Document excerpt »
□ □ □ □

Efficient way to passing large objects between scripts?

cpradio · January 31, 2013, 12:38am

As a quick update, I then attempted 10000, but reached my set memory limit in PHP, so I dropped it to 4000 (the largest it would let me before reaching my memory limit), and that tool 13,074 ms, 61% in randomString (again on par with the other runs). However, read.php reaches the memory limit trying to read this file using file_get_contents(), so I might try using fopen and reading smaller chunks to see if I can’t get around this issue, but this may be a problem… as I’m not sure how I’m going to tackle that issue, as I can’t use json_decode on a partial json string…

Vali · January 31, 2013, 1:08am

cpradio Thank you for your time, I clearly need to run more tests.
I have tested with json/serialize/igbinary, and they do make a difference as you add more data/run them in parallel.

But you bring up a good point, maybe it’s slow because of the multi-dimensional arrays, I will have to verify that.

As a note on the memory, I have mine set to 124MB.
BUT since I get the data in chunks from the workers, I json_decode it (it spikes memory allot, then releases it), and then only keep the values I really need.
I also re-arrange the data in a way so I never have anything duplicated, so I end up with needing about 70MB instead of a few GB RAM.

BUT, having said that, there are instances where the worker returns more data than I can receive (needs to much memory to decode it), that is another reason I wanted to find a fix for this.
(But that happens less than 0.0023% of the time, so about twice per search, once every 20 or so searches when I factor in caching, and when it happens, I just order by price and truncate the data a bit…)

aaarrrggh Most sites only give you one or two airlines, they pre-cache the prices (which change, but they update it on the client, or absorb the price change) and check availability as you select your price.
Or, they load their data from a data source like the one I’m working on (there are many many layers… with sometimes mainframes in the lower levels).

cpradio · January 31, 2013, 1:56am

Okay, our memory limits are nearly identical, mine is set at 128M, so that is appropriate. As for your memory statement, can you elaborate how you decided you only need roughly 70MB?

One thing you can deduce from my read.php test is that since 98% of the processing time is in json_decode, the time you will see CPU and Memory spike is during that call. If you think about it, it really makes a lot of sense, you are loading all of the objects of the json objects into memory. If you are loading all of it, then wiping out portions because you don’t need it, you are still taking a hit up front because you don’t have the ability to filter that unnecessary data prior to calling json_decode.

□ □ □ □

Directions »
**A)** In the forum thread on passing large objects between scripts, what memory limit does Vali say is set?
**B)** From the forum thread on passing large objects between scripts, quote the part that opens with the words containing "Okay, our memory" and closes with "to calling json_decode.".

□ □ □ □

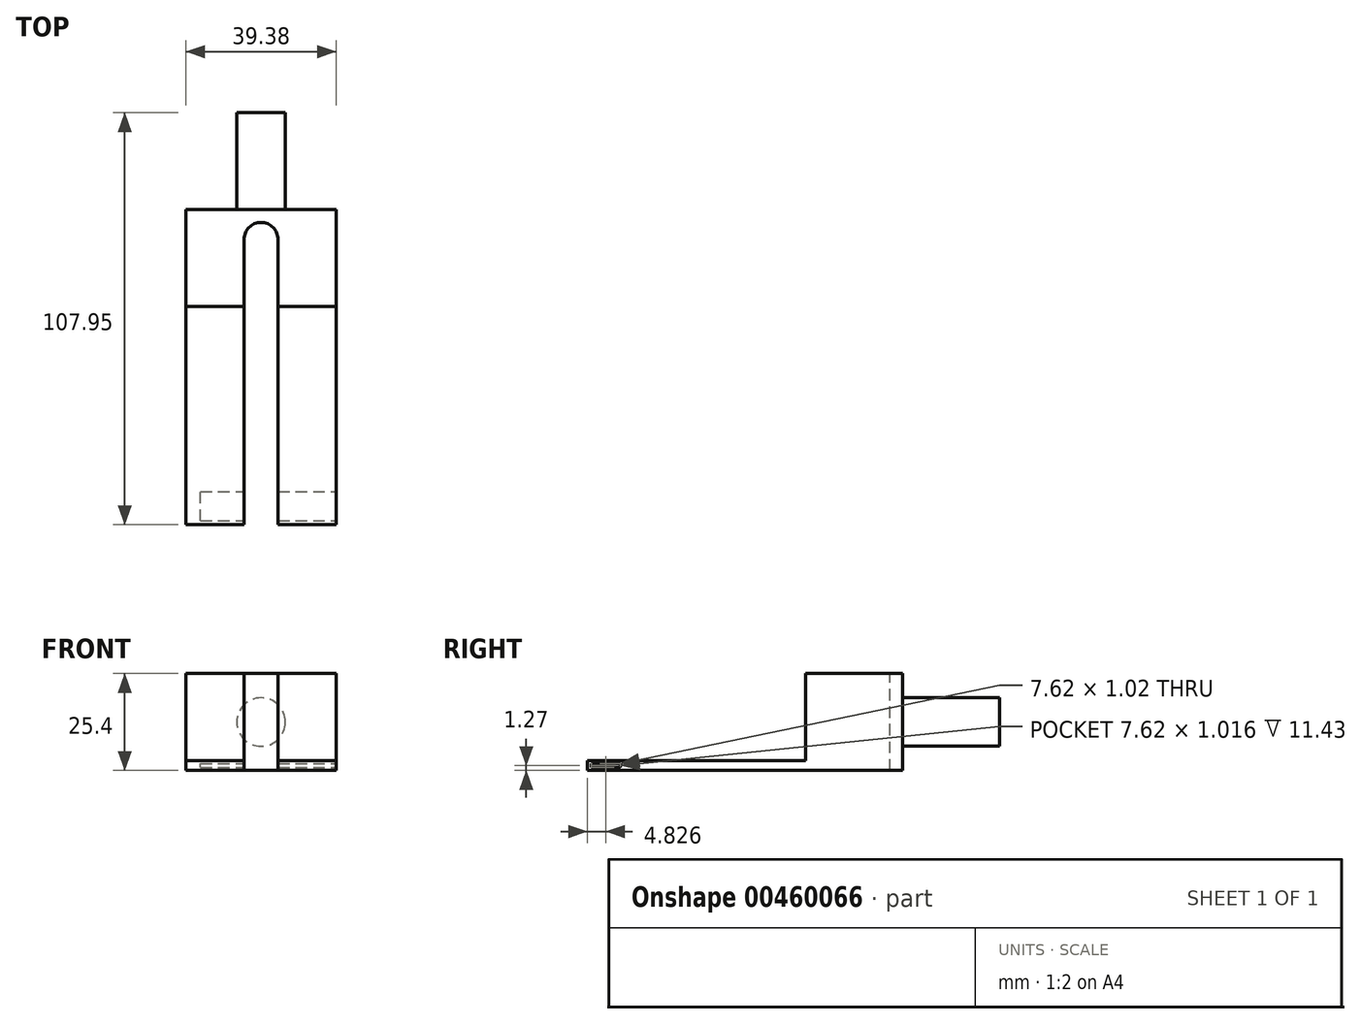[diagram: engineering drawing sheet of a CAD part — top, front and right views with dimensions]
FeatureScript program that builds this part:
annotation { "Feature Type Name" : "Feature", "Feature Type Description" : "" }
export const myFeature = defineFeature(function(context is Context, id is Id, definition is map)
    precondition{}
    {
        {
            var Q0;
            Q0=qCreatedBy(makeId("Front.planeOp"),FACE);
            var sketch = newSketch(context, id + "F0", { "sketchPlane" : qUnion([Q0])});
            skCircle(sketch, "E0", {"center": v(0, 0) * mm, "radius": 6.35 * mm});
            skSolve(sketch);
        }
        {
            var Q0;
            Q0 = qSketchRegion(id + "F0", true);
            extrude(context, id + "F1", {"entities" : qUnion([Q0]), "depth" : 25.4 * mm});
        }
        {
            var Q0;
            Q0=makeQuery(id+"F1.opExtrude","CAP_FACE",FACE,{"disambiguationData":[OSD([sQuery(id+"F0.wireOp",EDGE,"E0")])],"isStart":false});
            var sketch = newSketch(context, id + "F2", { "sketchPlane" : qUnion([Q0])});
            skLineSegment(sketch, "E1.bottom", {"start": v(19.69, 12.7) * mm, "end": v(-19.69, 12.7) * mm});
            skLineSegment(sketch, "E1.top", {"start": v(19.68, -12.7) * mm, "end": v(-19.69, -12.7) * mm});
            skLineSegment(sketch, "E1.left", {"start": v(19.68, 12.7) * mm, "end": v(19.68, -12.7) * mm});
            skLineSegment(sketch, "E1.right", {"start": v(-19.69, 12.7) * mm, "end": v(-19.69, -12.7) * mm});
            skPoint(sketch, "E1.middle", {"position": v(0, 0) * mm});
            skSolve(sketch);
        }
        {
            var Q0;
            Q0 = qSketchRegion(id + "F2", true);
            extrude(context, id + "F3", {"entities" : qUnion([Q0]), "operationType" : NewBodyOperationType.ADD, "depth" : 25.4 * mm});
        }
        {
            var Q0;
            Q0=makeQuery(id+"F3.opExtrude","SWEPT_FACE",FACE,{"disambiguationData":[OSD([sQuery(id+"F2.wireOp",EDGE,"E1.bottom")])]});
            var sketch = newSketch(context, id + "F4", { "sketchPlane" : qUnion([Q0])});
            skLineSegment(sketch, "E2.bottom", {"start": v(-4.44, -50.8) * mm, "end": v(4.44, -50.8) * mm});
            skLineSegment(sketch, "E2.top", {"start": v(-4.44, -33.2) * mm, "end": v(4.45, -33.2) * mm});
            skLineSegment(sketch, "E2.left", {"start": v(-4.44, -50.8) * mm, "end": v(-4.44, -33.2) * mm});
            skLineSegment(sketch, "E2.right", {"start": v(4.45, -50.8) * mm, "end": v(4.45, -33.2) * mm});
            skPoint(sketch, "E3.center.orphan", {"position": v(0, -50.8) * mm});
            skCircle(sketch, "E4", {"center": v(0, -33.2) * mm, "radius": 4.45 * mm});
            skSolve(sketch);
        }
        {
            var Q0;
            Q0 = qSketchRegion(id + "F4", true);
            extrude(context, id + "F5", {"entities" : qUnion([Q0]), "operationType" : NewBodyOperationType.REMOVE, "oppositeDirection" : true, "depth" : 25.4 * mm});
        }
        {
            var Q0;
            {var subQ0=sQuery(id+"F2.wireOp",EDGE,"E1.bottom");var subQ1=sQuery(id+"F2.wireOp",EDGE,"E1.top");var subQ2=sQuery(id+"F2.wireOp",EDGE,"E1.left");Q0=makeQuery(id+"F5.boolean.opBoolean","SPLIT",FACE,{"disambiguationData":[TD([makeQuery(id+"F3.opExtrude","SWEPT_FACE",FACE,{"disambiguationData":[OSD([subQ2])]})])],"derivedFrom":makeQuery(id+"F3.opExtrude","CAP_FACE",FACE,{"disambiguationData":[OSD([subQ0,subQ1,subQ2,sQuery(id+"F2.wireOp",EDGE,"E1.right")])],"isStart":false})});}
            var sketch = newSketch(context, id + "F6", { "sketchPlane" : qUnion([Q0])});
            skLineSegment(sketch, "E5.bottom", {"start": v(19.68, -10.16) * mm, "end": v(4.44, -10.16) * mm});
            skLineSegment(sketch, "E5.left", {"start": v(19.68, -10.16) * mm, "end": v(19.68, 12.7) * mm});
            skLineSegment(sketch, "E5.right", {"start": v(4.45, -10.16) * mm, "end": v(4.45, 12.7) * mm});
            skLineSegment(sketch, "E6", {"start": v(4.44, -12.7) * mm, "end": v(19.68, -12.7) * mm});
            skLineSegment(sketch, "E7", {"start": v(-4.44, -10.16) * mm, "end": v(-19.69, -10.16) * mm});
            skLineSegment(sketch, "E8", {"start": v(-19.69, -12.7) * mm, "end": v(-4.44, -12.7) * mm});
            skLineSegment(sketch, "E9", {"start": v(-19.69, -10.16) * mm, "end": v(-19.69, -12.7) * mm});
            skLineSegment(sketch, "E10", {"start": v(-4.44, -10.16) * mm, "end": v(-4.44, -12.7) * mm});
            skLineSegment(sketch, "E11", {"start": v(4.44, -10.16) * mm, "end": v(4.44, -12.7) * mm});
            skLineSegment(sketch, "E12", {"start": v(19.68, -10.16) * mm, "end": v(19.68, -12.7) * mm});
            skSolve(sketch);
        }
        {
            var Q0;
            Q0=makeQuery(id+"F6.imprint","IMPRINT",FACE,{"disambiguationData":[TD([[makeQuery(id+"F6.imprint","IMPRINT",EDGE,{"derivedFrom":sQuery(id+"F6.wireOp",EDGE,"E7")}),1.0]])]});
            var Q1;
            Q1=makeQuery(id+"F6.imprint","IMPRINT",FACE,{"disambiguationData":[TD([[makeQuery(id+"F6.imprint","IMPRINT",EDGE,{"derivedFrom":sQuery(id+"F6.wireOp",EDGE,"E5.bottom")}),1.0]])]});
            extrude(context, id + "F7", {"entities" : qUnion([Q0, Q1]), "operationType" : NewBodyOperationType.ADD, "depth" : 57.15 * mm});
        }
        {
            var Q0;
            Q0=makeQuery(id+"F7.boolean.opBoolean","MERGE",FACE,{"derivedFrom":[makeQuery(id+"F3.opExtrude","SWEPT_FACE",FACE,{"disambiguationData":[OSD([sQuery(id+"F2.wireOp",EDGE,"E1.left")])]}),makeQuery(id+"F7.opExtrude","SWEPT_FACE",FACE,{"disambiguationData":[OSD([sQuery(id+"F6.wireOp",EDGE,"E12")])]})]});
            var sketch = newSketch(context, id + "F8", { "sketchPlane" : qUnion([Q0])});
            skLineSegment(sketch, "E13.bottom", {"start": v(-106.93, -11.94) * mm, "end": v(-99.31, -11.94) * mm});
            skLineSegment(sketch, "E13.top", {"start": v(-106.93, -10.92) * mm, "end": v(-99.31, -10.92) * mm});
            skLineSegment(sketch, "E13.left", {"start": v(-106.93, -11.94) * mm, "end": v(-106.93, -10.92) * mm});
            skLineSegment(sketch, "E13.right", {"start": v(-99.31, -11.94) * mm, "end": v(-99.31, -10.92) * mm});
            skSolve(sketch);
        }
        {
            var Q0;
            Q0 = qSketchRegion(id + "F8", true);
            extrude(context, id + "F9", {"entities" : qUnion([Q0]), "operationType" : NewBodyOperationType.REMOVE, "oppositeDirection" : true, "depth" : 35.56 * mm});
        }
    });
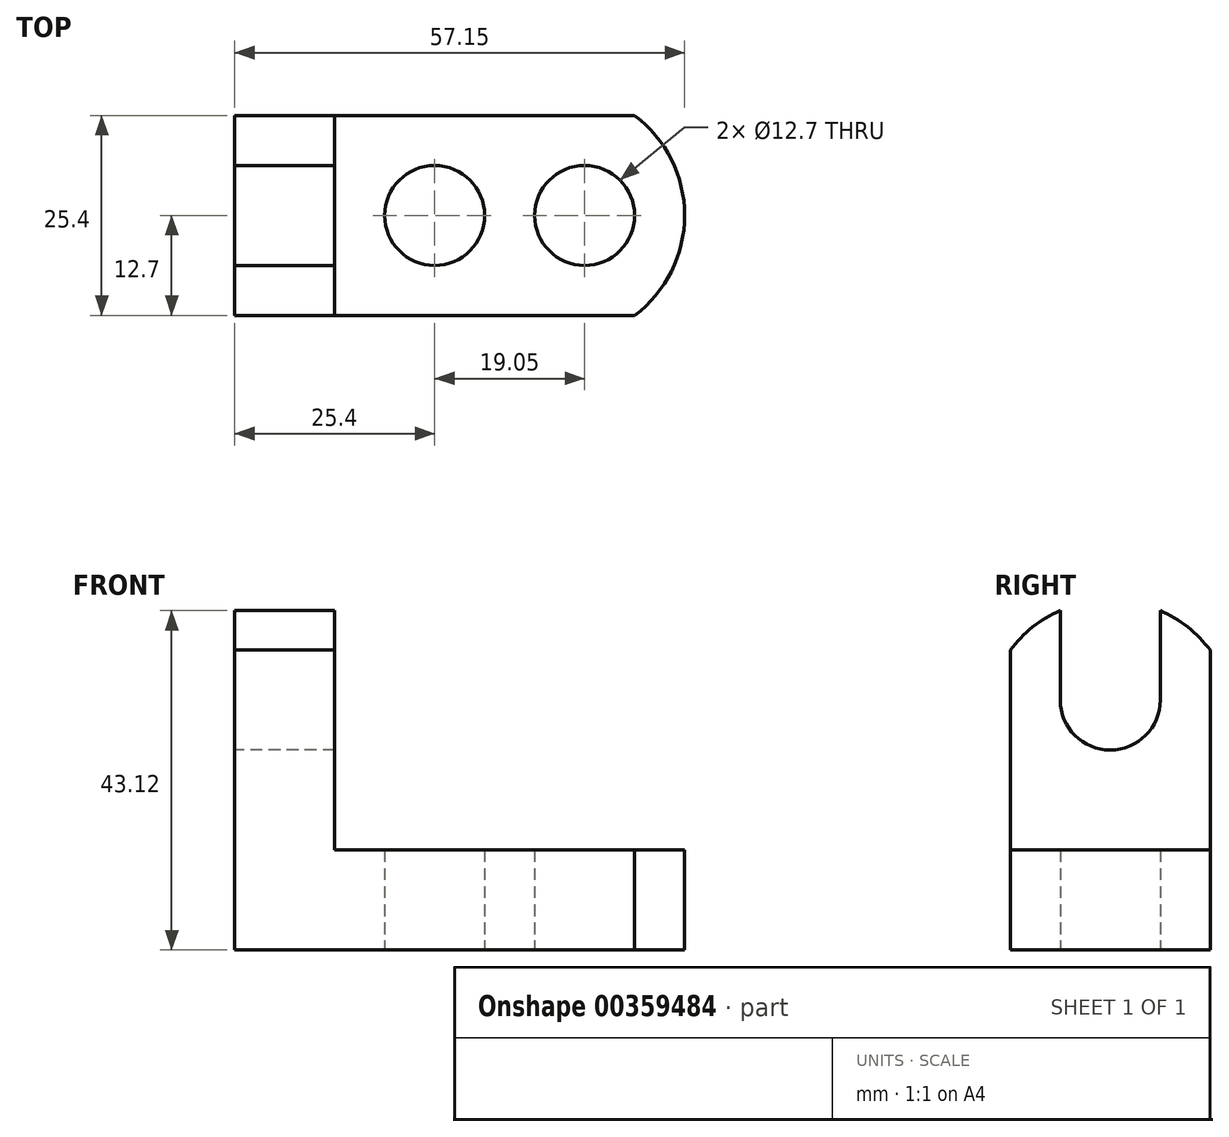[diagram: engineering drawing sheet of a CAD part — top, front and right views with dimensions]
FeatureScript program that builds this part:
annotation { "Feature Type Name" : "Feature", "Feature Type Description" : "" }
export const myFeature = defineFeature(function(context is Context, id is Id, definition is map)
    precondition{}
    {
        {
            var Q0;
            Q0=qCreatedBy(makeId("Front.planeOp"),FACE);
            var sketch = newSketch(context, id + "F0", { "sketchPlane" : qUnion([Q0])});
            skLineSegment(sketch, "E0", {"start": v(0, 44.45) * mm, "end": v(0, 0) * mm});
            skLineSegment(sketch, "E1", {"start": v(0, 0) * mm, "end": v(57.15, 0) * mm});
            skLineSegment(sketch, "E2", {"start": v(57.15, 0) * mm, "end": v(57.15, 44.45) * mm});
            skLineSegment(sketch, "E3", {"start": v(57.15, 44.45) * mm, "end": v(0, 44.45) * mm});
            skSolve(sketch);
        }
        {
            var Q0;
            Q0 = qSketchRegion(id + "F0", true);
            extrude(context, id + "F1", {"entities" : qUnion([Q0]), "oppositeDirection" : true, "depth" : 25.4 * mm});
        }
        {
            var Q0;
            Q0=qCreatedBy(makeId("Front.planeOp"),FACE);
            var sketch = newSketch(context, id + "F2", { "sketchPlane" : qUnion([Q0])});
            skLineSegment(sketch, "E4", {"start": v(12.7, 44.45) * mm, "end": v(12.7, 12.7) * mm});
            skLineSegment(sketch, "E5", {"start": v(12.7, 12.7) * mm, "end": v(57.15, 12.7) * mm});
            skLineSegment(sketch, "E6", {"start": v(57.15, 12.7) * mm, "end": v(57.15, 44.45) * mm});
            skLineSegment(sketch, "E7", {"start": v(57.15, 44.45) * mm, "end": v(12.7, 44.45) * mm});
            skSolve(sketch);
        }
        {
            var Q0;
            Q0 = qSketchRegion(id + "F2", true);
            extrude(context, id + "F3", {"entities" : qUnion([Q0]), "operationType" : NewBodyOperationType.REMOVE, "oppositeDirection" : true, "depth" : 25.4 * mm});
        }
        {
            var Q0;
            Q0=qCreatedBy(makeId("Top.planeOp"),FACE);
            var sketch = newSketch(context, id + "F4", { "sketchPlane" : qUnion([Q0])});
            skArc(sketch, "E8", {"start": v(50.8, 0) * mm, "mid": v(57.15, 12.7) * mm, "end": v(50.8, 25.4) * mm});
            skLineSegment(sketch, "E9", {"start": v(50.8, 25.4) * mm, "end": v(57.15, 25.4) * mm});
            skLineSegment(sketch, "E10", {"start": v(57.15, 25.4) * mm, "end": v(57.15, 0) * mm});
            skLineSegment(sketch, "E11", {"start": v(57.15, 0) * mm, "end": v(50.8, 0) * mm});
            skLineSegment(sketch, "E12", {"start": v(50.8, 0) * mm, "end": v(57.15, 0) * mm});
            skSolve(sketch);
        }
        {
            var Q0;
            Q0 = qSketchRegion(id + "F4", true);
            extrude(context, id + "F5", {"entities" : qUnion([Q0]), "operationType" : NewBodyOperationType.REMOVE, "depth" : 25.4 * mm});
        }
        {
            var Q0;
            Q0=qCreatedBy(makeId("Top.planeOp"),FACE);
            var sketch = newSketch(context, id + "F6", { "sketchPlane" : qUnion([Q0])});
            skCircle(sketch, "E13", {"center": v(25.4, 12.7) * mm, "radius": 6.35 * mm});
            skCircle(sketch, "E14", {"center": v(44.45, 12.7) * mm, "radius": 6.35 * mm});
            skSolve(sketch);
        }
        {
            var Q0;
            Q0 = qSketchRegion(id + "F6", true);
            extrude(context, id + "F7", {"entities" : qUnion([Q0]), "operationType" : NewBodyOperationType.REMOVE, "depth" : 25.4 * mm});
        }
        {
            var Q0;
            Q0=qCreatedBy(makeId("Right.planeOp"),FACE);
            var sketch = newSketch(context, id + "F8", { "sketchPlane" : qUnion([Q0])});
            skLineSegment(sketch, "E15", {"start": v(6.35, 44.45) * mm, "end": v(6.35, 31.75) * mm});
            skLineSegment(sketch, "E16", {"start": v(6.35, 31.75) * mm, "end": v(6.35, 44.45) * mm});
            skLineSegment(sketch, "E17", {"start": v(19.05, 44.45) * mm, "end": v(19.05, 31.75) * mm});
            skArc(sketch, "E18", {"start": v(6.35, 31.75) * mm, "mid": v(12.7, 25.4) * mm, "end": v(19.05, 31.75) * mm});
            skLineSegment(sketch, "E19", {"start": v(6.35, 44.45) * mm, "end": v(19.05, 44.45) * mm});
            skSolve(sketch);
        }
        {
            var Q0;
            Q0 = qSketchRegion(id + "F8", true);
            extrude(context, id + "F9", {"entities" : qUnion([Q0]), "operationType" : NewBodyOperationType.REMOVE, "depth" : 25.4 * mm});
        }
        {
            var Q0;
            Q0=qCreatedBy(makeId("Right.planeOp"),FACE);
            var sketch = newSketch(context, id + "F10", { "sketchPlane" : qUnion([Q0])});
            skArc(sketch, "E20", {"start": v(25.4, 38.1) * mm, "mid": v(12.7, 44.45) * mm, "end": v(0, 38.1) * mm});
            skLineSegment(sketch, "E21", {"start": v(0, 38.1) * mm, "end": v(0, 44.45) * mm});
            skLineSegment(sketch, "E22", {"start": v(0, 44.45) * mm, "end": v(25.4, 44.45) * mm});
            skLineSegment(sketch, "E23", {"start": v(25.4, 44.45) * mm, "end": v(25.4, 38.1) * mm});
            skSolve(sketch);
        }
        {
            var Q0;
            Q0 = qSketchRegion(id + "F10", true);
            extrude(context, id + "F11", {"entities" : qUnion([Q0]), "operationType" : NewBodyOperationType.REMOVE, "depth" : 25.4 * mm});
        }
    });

□ □ □ □

Solutions to the tasks »
**A)** 124MB

**B)**
Okay, our memory limits are nearly identical, mine is set at 128M, so that is appropriate. As for your memory statement, can you elaborate how you decided you only need roughly 70MB?

One thing you can deduce from my read.php test is that since 98% of the processing time is in json_decode, the time you will see CPU and Memory spike is during that call. If you think about it, it really makes a lot of sense, you are loading all of the objects of the json objects into memory. If you are loading all of it, then wiping out portions because you don’t need it, you are still taking a hit up front because you don’t have the ability to filter that unnecessary data prior to calling json_decode.